EXTRACT START

Welcome to Twitter in Focus, where media comes to die. Today’s contestant doesn’t know the meaning of the word “die” or “quit” or quite a lot of other important vocabulary words, please welcome, Homer J. Simpson.
September 26th: “I know what I’ll be doing at 8 PM Sunday! Waking up from my Saturday afternoon sleep off of Friday night.”
And now that the show is back on the air, you’ll be working every Sunday making America laugh and cringe and prepare snacks for the Walking Dead.
September 27: “Ah, College Football Saturday. A whole day of sitting around and watching unpaid kids ruin their knees for a degree in Communications.”
Yeah, good luck operating a camera with knees!
September 28th: “Today’s the big crossover. I’m gonna start pouring beer on my cereal and pancake battering up my orange juice.”
You handled yourself well during the fight, Homer. It was definitely a draw. I still don’t know which one of you is stupider.
October 3rd: “There are 4 baseball playoff games today. Woo hoo! That’s 4 times as many chances to complain about how slow and boring the game is!”
Ah, baseball. The Vanilla Wafer of sports. Harmless, boring and the thing you’ll take if there’s nothing else.
October 4th: “It’s Rocktober! 31 whole days of eating like Fred Flinstone — bring on the 9-foot slabs of Bronto Ribs!”
Where do you find a meat guy with access to those?
October 5th: “.@RealLennyLenford — your Fantasy Football Team is not performing as well as mine.

EXTRACT END
SUPPLIED INFORMATION START

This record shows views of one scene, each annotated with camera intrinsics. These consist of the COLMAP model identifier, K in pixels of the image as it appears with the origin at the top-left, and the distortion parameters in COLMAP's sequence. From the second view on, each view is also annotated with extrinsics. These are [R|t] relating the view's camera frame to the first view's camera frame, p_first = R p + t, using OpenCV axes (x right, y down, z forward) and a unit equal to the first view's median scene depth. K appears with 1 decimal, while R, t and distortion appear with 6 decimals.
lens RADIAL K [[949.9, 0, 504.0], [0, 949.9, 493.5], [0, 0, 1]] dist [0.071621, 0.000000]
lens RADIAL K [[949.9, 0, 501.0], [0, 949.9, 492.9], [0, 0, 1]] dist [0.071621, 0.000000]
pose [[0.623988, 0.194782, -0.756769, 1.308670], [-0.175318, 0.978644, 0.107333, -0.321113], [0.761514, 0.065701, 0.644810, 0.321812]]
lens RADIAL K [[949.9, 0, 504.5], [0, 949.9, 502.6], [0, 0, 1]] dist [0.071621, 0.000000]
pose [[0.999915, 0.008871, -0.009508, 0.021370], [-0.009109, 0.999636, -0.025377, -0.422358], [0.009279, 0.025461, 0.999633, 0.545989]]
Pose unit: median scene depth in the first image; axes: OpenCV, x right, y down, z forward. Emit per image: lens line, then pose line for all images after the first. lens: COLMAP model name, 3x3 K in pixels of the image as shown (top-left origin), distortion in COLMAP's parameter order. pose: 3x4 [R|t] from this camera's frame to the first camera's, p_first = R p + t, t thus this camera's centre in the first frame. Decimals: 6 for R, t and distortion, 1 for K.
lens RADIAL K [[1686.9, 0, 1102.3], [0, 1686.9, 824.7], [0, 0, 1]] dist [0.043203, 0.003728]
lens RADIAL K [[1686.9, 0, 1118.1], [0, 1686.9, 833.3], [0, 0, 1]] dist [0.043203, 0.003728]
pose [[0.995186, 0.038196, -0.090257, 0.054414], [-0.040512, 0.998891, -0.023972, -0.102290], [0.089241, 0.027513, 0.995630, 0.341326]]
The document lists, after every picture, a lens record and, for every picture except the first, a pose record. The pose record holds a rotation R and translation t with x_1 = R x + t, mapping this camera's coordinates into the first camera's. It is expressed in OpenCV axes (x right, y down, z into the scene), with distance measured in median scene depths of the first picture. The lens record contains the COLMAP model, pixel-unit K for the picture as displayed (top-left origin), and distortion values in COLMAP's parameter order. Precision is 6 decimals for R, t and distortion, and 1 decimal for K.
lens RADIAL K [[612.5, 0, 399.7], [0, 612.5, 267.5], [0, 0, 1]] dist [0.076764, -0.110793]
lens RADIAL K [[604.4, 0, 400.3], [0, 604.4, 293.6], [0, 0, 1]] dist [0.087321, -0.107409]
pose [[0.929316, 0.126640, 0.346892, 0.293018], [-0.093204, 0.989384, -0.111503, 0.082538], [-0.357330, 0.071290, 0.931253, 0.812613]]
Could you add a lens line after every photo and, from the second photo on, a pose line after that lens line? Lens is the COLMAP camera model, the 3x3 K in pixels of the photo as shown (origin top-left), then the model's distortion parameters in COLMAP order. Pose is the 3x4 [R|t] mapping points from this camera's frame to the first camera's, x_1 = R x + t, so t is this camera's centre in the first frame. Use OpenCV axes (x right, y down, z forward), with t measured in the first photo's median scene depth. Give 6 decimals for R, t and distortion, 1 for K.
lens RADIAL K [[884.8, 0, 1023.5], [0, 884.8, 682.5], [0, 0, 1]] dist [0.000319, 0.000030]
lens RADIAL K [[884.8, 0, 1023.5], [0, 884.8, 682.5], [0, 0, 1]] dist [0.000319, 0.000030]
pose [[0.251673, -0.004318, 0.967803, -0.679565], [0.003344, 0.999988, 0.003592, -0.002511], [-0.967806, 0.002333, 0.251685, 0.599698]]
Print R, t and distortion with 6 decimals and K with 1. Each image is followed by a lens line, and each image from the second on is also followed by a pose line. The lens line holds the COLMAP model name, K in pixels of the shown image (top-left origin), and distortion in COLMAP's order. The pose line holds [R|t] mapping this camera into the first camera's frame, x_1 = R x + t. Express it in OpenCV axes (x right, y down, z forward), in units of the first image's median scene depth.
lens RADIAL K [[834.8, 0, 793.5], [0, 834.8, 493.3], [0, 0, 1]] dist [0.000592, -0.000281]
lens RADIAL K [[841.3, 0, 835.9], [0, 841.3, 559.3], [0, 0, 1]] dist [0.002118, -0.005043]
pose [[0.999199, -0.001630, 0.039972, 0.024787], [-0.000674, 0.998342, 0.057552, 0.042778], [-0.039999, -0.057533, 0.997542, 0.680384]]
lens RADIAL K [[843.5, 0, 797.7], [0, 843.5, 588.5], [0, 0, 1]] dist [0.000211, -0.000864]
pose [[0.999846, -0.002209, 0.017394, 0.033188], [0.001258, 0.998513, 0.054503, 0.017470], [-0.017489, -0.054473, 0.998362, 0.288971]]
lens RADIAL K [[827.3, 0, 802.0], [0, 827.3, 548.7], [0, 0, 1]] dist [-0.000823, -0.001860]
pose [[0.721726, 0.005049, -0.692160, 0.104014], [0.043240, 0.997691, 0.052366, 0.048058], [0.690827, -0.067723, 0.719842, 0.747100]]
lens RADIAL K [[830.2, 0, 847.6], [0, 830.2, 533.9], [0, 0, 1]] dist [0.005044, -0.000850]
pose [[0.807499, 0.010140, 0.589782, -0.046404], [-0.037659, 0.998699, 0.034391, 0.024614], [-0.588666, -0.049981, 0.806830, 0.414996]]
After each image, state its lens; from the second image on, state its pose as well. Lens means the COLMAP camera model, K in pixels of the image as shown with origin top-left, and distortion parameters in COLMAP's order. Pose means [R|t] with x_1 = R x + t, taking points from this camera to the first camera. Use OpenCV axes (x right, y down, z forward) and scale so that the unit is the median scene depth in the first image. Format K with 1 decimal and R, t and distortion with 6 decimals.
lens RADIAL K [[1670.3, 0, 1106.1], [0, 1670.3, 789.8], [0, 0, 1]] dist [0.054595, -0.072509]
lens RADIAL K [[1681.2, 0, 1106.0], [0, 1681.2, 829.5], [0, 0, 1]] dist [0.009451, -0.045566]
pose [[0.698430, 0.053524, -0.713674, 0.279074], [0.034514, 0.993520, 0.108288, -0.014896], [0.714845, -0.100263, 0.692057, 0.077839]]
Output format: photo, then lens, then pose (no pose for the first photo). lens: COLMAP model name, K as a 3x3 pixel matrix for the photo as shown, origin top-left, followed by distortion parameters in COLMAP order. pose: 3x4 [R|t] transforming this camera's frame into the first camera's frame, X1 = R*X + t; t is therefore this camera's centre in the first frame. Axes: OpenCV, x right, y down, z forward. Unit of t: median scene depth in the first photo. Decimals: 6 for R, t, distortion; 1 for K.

SUPPLIED INFORMATION END

■ ACTIVITY 1: Translate this sentence from the Twitter in Focus text into Spanish: "You handled yourself well during the fight, Homer."
■ ACTIVITY 2: Please reproduce the part of the Twitter in Focus text between "Ah, baseball. The" and "access to those?", inclusive.
■ ACTIVITY 3:
Answer these questions using the Twitter in Focus text:
(a) According to the September 26th post, at what time on Sunday will Homer be waking up?
(b) How many baseball playoff games does the October 3rd post say are on that day?
(c) Which food does the October 4th post call for in 9-foot slabs?

■ TASK RESPONSE 1: Te comportaste bien durante la pelea, Homer.

■ TASK RESPONSE 2:
Ah, baseball. The Vanilla Wafer of sports. Harmless, boring and the thing you’ll take if there’s nothing else.
October 4th: “It’s Rocktober! 31 whole days of eating like Fred Flinstone — bring on the 9-foot slabs of Bronto Ribs!”
Where do you find a meat guy with access to those?

■ TASK RESPONSE 3:
(a) 8 PM
(b) 4
(c) Bronto Ribs